# [DATA FOR ANALYSIS]
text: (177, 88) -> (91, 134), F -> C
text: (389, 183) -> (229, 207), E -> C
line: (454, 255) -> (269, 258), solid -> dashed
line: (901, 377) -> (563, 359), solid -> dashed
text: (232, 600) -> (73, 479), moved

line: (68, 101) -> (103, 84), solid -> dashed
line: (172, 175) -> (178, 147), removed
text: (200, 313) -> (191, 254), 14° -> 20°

# [JOB ITEM]
Return the material above unaltered. Include every line.

# [OUTPUT FOR THIS EXERCISE]
text: (177, 88) -> (91, 134), F -> C
text: (389, 183) -> (229, 207), E -> C
line: (454, 255) -> (269, 258), solid -> dashed
line: (901, 377) -> (563, 359), solid -> dashed
text: (232, 600) -> (73, 479), moved

line: (68, 101) -> (103, 84), solid -> dashed
line: (172, 175) -> (178, 147), removed
text: (200, 313) -> (191, 254), 14° -> 20°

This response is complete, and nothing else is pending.